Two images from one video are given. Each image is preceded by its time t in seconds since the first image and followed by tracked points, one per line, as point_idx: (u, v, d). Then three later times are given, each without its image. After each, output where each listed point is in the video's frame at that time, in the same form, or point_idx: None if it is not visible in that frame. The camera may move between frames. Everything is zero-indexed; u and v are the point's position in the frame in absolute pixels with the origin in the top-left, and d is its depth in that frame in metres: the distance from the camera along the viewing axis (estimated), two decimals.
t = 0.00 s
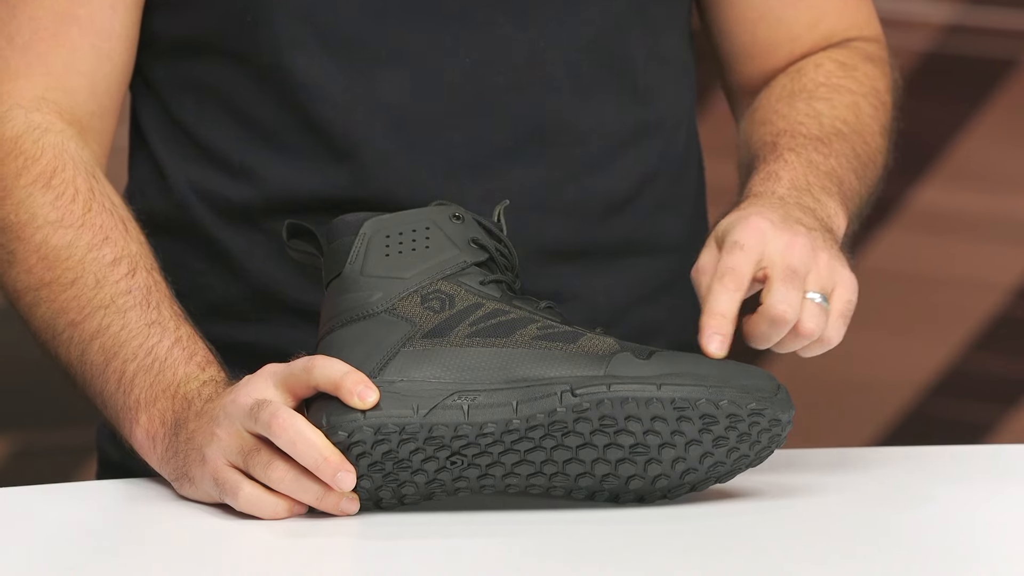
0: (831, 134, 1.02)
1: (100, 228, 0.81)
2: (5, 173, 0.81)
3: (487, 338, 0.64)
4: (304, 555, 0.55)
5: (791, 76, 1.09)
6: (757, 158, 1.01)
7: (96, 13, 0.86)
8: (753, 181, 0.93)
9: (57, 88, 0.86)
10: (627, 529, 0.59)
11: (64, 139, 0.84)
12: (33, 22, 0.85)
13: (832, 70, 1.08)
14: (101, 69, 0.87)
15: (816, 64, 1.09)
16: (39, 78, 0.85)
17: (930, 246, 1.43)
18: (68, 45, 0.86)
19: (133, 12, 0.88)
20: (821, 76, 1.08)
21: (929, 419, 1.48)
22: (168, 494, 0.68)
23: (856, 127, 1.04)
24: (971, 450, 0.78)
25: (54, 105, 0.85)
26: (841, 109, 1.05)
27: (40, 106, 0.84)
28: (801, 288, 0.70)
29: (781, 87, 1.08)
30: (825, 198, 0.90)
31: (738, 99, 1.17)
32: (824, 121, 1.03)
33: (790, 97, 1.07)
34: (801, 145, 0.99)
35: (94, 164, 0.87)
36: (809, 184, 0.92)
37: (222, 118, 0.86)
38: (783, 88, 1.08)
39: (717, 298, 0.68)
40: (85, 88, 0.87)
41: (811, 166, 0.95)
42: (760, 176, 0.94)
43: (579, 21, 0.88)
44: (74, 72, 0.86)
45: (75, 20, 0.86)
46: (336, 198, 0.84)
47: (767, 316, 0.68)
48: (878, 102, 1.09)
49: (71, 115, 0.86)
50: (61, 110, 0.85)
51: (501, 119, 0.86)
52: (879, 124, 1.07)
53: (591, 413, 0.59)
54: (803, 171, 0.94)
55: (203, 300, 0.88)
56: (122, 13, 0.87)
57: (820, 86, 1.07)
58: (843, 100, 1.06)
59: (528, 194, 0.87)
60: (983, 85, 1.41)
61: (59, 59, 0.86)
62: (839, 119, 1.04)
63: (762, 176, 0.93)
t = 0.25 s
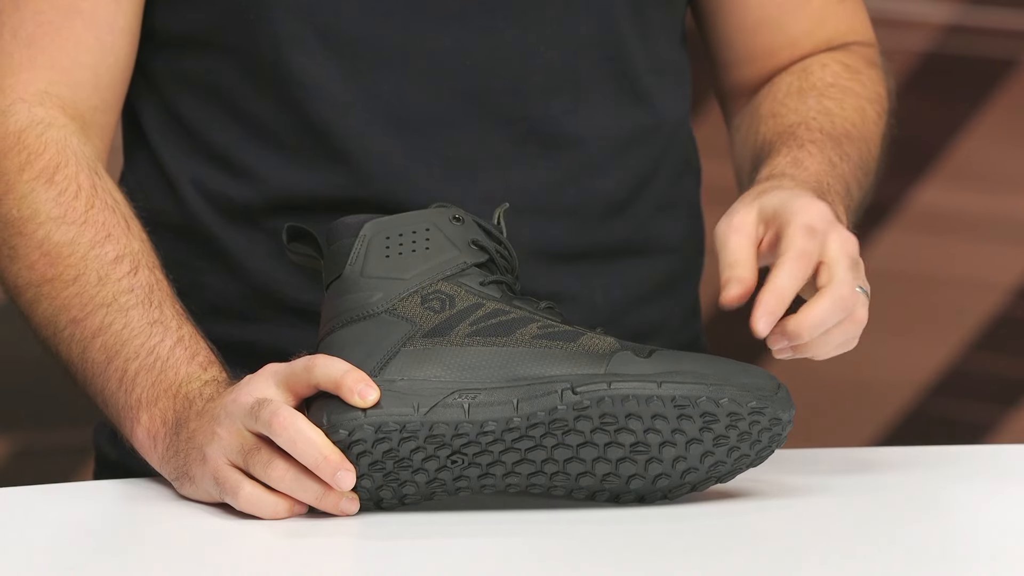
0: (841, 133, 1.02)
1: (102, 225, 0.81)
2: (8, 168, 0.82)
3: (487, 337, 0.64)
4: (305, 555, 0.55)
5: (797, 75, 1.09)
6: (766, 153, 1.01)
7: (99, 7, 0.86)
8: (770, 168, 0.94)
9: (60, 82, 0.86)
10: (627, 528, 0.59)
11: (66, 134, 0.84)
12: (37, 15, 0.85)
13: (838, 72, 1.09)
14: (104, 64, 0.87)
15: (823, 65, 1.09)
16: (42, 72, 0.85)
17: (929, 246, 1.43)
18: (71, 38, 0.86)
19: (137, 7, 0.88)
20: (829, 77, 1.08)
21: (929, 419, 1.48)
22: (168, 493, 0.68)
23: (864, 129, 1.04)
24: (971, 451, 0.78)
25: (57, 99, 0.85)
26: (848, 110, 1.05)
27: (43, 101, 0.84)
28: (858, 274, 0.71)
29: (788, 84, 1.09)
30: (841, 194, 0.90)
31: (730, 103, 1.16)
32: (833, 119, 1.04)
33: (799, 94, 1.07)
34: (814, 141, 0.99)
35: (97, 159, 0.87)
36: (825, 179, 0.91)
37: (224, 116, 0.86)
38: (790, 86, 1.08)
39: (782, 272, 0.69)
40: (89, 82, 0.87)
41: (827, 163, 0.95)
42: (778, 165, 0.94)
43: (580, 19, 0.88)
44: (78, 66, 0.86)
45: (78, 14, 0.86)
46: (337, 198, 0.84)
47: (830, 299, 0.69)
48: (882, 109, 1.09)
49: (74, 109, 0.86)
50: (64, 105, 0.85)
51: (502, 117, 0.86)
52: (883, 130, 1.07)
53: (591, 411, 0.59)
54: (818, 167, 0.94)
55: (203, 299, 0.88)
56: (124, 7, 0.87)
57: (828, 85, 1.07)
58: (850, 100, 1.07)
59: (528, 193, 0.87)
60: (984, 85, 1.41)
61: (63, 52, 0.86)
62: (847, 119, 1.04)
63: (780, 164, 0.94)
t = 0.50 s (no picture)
0: (836, 127, 1.02)
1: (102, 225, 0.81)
2: (8, 169, 0.82)
3: (487, 336, 0.64)
4: (306, 555, 0.55)
5: (794, 68, 1.09)
6: (761, 148, 1.01)
7: (99, 8, 0.86)
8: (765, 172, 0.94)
9: (60, 83, 0.86)
10: (628, 528, 0.59)
11: (66, 136, 0.84)
12: (37, 17, 0.85)
13: (834, 64, 1.09)
14: (104, 65, 0.87)
15: (819, 57, 1.09)
16: (42, 74, 0.85)
17: (930, 246, 1.43)
18: (71, 39, 0.86)
19: (137, 7, 0.88)
20: (825, 69, 1.08)
21: (929, 419, 1.48)
22: (168, 493, 0.68)
23: (859, 122, 1.04)
24: (971, 450, 0.78)
25: (57, 100, 0.85)
26: (843, 104, 1.05)
27: (43, 102, 0.84)
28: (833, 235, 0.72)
29: (785, 76, 1.09)
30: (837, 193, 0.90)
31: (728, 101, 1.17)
32: (828, 114, 1.04)
33: (795, 87, 1.07)
34: (809, 139, 0.99)
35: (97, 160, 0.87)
36: (820, 178, 0.92)
37: (224, 117, 0.86)
38: (786, 78, 1.08)
39: (763, 238, 0.69)
40: (89, 83, 0.87)
41: (821, 161, 0.96)
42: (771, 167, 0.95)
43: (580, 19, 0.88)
44: (78, 67, 0.86)
45: (79, 16, 0.86)
46: (337, 198, 0.84)
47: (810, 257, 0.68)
48: (878, 100, 1.09)
49: (74, 111, 0.86)
50: (63, 107, 0.85)
51: (502, 118, 0.86)
52: (879, 122, 1.07)
53: (591, 409, 0.59)
54: (814, 167, 0.94)
55: (204, 300, 0.88)
56: (124, 8, 0.87)
57: (823, 77, 1.08)
58: (845, 92, 1.07)
59: (529, 193, 0.87)
60: (984, 85, 1.41)
61: (62, 53, 0.86)
62: (841, 113, 1.04)
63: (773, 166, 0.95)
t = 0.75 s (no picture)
0: (828, 161, 1.02)
1: (101, 225, 0.81)
2: (7, 170, 0.82)
3: (487, 336, 0.64)
4: (306, 555, 0.55)
5: (789, 89, 1.09)
6: (754, 194, 1.02)
7: (98, 8, 0.86)
8: (758, 228, 0.95)
9: (59, 84, 0.86)
10: (628, 527, 0.59)
11: (66, 136, 0.84)
12: (36, 17, 0.85)
13: (828, 86, 1.09)
14: (104, 65, 0.87)
15: (813, 77, 1.09)
16: (42, 75, 0.85)
17: (930, 246, 1.43)
18: (70, 39, 0.86)
19: (136, 7, 0.88)
20: (819, 92, 1.08)
21: (929, 418, 1.48)
22: (168, 493, 0.69)
23: (853, 151, 1.05)
24: (970, 450, 0.78)
25: (57, 101, 0.85)
26: (838, 133, 1.05)
27: (43, 103, 0.84)
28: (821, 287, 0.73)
29: (779, 99, 1.09)
30: (831, 243, 0.90)
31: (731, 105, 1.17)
32: (820, 147, 1.04)
33: (787, 115, 1.07)
34: (802, 181, 1.00)
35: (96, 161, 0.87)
36: (813, 230, 0.92)
37: (223, 117, 0.86)
38: (780, 103, 1.08)
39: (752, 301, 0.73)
40: (89, 84, 0.87)
41: (814, 205, 0.96)
42: (765, 223, 0.95)
43: (580, 19, 0.88)
44: (77, 67, 0.86)
45: (78, 16, 0.86)
46: (337, 198, 0.84)
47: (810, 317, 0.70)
48: (872, 119, 1.09)
49: (74, 111, 0.86)
50: (63, 108, 0.85)
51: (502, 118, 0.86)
52: (872, 141, 1.07)
53: (591, 408, 0.59)
54: (809, 218, 0.94)
55: (204, 300, 0.88)
56: (124, 8, 0.87)
57: (817, 103, 1.07)
58: (837, 118, 1.07)
59: (529, 194, 0.87)
60: (984, 85, 1.41)
61: (62, 54, 0.86)
62: (835, 143, 1.04)
63: (766, 223, 0.95)
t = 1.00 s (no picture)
0: (808, 159, 1.01)
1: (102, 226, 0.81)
2: (8, 170, 0.81)
3: (487, 336, 0.64)
4: (306, 554, 0.55)
5: (790, 82, 1.09)
6: (734, 184, 1.01)
7: (99, 8, 0.86)
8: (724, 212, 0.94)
9: (60, 84, 0.86)
10: (628, 528, 0.59)
11: (66, 137, 0.84)
12: (37, 18, 0.85)
13: (827, 79, 1.08)
14: (104, 66, 0.87)
15: (813, 71, 1.09)
16: (42, 75, 0.85)
17: (930, 246, 1.43)
18: (71, 39, 0.86)
19: (136, 7, 0.88)
20: (815, 87, 1.08)
21: (929, 418, 1.48)
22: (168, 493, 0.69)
23: (838, 148, 1.03)
24: (971, 450, 0.78)
25: (58, 101, 0.85)
26: (826, 129, 1.04)
27: (44, 103, 0.84)
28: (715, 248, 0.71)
29: (779, 94, 1.09)
30: (785, 240, 0.88)
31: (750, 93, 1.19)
32: (803, 144, 1.03)
33: (780, 110, 1.07)
34: (773, 177, 0.99)
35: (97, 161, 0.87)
36: (767, 225, 0.90)
37: (224, 117, 0.86)
38: (777, 99, 1.08)
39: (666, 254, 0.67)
40: (89, 84, 0.87)
41: (784, 201, 0.95)
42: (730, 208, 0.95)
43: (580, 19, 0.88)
44: (77, 67, 0.86)
45: (78, 16, 0.86)
46: (337, 198, 0.84)
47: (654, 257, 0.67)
48: (871, 114, 1.07)
49: (75, 112, 0.86)
50: (64, 108, 0.85)
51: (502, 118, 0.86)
52: (866, 136, 1.06)
53: (591, 408, 0.59)
54: (766, 213, 0.92)
55: (204, 300, 0.88)
56: (124, 8, 0.87)
57: (811, 97, 1.07)
58: (830, 114, 1.06)
59: (529, 194, 0.87)
60: (985, 85, 1.41)
61: (62, 54, 0.86)
62: (818, 140, 1.03)
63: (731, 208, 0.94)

****

Nothing should appear in the answer except the lines above from the line with "25: (54, 105, 0.85)" through the line with "62: (839, 119, 1.04)", both included, written out exactly.

TASK ANSWER>
25: (54, 105, 0.85)
26: (841, 109, 1.05)
27: (40, 106, 0.84)
28: (801, 288, 0.70)
29: (781, 87, 1.08)
30: (825, 198, 0.90)
31: (738, 99, 1.17)
32: (824, 121, 1.03)
33: (790, 97, 1.07)
34: (801, 145, 0.99)
35: (94, 164, 0.87)
36: (809, 184, 0.92)
37: (222, 118, 0.86)
38: (783, 88, 1.08)
39: (717, 298, 0.68)
40: (85, 88, 0.87)
41: (811, 166, 0.95)
42: (760, 176, 0.94)
43: (579, 21, 0.88)
44: (74, 72, 0.86)
45: (75, 20, 0.86)
46: (336, 198, 0.84)
47: (767, 316, 0.68)
48: (878, 102, 1.09)
49: (71, 115, 0.86)
50: (61, 110, 0.85)
51: (501, 119, 0.86)
52: (879, 124, 1.07)
53: (591, 413, 0.59)
54: (803, 171, 0.94)
55: (203, 300, 0.88)
56: (122, 13, 0.87)
57: (820, 86, 1.07)
58: (843, 100, 1.06)
59: (528, 194, 0.87)
60: (983, 85, 1.41)
61: (59, 59, 0.86)
62: (839, 119, 1.04)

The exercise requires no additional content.